= Venkat Venkatasubramanian =

Indian American chemical engineer

Venkat Venkatasubramanian is the Samuel Ruben-Peter G. Viele Professor of Engineering in the Department of Chemical Engineering at Columbia University. He is also an affiliated professor in the departments of Computer Science and Industrial Engineering and Operations Research at Columbia University.

== Academic career ==
After completing his postdoctoral research with Geoffrey Hinton in the Department of Computer Science at Carnegie Mellon University in 1983–1984, Venkatasubramanian joined the faculty at Purdue University. Over his two-decade tenure at Purdue, he became the Reilly Professor of Chemical Engineering in 2011. He later joined Columbia University, where he directs the Complex Resilient Intelligent Systems Laboratory. He is also the founding co-director of the Center for the Management of Systemic Risk (CMSR), an interdisciplinary initiative involving faculty from multiple departments at Columbia.

In 2019, Venkatasubramanian was awarded the Ngee Ann Kongsi Distinguished Visiting Professorship at the National University of Singapore.

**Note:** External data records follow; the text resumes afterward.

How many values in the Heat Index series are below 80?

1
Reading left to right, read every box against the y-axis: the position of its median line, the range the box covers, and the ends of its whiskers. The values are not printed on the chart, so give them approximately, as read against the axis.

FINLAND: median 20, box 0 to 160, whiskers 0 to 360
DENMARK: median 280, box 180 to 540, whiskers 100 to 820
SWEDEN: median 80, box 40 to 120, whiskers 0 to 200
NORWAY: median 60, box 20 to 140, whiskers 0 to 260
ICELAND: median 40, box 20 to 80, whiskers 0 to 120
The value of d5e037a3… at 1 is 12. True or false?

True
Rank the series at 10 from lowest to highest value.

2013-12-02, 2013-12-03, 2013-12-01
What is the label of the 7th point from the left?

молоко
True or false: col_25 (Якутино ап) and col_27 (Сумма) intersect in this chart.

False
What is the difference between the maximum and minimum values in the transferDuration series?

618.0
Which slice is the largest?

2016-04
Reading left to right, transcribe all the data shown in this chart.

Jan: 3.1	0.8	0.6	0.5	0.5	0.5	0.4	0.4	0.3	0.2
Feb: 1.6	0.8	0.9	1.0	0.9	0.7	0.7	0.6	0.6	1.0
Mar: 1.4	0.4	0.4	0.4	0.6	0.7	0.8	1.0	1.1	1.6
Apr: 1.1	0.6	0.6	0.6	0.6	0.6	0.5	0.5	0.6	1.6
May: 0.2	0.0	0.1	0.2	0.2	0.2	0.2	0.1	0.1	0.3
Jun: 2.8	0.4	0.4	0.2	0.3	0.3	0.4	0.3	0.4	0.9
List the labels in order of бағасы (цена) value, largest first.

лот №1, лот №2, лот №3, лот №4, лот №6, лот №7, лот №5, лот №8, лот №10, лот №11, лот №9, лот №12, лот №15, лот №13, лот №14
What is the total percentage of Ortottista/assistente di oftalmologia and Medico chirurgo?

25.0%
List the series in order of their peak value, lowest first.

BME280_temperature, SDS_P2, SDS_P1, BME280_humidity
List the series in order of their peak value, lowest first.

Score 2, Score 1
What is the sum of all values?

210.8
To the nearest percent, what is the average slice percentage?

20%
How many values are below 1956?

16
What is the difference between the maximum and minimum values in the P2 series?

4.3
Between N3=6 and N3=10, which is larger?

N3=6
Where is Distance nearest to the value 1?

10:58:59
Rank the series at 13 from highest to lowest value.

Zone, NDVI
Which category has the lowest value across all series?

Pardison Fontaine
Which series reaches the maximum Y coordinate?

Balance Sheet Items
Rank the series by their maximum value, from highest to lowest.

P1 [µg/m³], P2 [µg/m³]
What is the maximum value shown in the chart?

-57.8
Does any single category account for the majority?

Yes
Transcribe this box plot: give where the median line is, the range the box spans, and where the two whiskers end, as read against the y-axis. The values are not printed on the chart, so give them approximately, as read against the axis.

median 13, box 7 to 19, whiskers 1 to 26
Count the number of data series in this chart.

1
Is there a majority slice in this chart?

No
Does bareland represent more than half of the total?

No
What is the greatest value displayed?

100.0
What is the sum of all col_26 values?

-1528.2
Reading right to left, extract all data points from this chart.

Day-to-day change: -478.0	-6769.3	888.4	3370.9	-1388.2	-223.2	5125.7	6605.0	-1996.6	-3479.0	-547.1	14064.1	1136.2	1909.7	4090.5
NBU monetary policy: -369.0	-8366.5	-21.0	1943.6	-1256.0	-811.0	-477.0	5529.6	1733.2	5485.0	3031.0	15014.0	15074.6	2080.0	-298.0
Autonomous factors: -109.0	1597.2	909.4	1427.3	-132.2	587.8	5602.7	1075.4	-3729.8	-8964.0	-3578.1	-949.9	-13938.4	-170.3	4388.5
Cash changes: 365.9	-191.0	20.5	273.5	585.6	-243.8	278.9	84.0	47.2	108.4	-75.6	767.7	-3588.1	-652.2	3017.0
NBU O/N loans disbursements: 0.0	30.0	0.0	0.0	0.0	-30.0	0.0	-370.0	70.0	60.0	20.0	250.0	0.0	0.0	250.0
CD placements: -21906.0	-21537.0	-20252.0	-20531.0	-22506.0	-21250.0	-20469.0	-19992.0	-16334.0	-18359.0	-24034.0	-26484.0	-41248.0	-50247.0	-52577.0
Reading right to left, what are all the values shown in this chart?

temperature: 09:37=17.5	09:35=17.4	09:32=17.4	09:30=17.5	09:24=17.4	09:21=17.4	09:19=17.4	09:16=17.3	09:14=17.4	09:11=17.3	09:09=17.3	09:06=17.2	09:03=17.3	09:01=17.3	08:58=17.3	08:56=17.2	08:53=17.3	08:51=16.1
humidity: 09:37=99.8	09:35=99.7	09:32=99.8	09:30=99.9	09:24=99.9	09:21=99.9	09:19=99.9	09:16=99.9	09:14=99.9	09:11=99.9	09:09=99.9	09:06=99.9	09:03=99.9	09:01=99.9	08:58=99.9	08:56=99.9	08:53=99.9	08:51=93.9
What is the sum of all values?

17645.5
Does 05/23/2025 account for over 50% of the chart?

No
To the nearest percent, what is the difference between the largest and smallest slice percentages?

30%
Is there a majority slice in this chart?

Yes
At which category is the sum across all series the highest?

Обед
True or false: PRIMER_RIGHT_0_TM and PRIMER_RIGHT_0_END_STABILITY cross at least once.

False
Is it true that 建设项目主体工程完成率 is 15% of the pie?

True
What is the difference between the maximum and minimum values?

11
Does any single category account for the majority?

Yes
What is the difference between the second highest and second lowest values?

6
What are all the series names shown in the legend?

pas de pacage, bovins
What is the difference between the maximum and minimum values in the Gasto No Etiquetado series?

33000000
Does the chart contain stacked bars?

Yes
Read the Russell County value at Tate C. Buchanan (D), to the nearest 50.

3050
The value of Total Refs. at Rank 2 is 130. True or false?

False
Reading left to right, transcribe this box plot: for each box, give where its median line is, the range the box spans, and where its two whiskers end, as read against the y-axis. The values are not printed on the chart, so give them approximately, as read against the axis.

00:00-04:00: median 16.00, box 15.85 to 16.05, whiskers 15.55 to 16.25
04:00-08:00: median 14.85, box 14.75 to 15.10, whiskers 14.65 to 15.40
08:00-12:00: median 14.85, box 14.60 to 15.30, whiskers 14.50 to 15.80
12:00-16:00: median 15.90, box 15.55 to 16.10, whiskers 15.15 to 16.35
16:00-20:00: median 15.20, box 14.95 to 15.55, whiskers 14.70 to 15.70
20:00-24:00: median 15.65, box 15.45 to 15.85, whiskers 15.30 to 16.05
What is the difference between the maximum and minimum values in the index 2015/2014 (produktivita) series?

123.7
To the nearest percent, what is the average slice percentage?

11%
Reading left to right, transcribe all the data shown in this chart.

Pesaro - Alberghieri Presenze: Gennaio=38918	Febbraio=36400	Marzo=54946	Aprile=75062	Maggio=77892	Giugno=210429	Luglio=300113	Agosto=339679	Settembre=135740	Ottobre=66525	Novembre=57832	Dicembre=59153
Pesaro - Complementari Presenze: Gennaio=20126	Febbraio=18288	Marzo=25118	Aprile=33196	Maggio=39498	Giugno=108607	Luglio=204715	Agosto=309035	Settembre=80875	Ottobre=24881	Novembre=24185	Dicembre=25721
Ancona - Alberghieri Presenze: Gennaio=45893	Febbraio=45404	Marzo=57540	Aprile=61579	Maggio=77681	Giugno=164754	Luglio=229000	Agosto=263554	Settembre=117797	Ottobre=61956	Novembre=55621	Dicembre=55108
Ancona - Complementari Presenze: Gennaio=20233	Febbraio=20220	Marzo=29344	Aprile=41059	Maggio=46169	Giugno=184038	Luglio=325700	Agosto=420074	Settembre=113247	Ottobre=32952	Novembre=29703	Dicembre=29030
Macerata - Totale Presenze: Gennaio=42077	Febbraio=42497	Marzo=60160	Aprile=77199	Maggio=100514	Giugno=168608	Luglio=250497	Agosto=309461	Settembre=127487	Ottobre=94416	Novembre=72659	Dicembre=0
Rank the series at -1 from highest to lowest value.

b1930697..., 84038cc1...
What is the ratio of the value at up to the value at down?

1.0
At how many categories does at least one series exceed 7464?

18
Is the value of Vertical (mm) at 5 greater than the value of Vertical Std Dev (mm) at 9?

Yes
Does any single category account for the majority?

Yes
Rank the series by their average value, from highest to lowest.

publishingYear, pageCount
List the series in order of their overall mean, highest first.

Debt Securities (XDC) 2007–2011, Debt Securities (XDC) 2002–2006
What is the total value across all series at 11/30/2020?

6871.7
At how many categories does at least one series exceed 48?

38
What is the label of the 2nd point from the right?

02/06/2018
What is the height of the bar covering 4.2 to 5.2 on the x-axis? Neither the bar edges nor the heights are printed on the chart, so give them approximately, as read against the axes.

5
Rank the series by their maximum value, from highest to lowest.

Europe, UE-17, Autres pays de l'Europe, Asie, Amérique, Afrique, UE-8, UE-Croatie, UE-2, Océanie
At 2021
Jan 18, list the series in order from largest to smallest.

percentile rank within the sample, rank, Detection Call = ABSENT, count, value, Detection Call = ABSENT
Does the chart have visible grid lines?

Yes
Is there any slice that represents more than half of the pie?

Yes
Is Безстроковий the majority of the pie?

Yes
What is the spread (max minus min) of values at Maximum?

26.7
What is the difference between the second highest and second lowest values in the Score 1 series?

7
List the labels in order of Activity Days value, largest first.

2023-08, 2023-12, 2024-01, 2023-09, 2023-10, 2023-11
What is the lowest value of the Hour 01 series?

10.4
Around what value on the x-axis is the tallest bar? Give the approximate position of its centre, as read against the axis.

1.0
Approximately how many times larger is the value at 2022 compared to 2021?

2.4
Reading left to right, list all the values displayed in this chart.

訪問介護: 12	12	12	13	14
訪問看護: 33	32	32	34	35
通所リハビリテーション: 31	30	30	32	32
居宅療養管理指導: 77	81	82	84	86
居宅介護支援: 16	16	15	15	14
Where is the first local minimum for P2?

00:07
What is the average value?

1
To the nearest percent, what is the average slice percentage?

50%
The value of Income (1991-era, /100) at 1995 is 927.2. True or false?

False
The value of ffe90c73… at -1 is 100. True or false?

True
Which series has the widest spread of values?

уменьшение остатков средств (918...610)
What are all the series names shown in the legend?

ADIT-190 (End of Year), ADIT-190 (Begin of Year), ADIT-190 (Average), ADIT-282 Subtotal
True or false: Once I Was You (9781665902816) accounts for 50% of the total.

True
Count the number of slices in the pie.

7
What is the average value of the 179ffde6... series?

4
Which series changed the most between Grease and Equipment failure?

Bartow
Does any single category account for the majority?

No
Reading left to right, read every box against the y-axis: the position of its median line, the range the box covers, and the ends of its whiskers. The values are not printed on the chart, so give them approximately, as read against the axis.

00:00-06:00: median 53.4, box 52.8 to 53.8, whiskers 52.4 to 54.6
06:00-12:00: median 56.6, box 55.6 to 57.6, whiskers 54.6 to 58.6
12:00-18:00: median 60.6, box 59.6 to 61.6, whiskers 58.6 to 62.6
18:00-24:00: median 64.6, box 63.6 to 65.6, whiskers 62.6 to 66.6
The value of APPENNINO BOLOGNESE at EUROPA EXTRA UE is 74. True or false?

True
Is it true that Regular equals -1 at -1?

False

== Research and teaching ==
Venkatasubramanian specializes in complex dynamical systems, focusing on the mathematical modeling of structure, function, and behavior in various domains. His research interests span artificial intelligence (AI), systems engineering, theoretical physics, and economics, with a particular emphasis on understanding complexity and emergent behavior.

==Bibliography ==
Selected bibliography
- Advanced Knowledge Representation
- Venkatasubramanian, Venkataraman (2019). "How much inequality is fair? Mathematical principles of a moral, optimal, and stable capitalist society"
- Computer Aided Molecular Design: Theory and Practice. Elsevier Science, ISBN 978-0-444-54543-5

== Awards and recognition==
- 2004–2005 Teaching for Tomorrow Fellowship Award at Purdue University.
- The Computing in Chemical Engineering Award from the American Institute of Chemical Engineers (AIChE) in 2009.
- Fellow recognition by American Institute of Chemical Engineers in 2011.
- The Research Excellence Award from Purdue University's College of Engineering in 2011.
- The inaugural Distinguished Alumni Award from Alagappa College of Technology in 2019.
- The William H. Walker Award from AIChE in 2024 for his contributions to hybrid AI modeling frameworks.
- Member, National Academy of Engineering, 2025.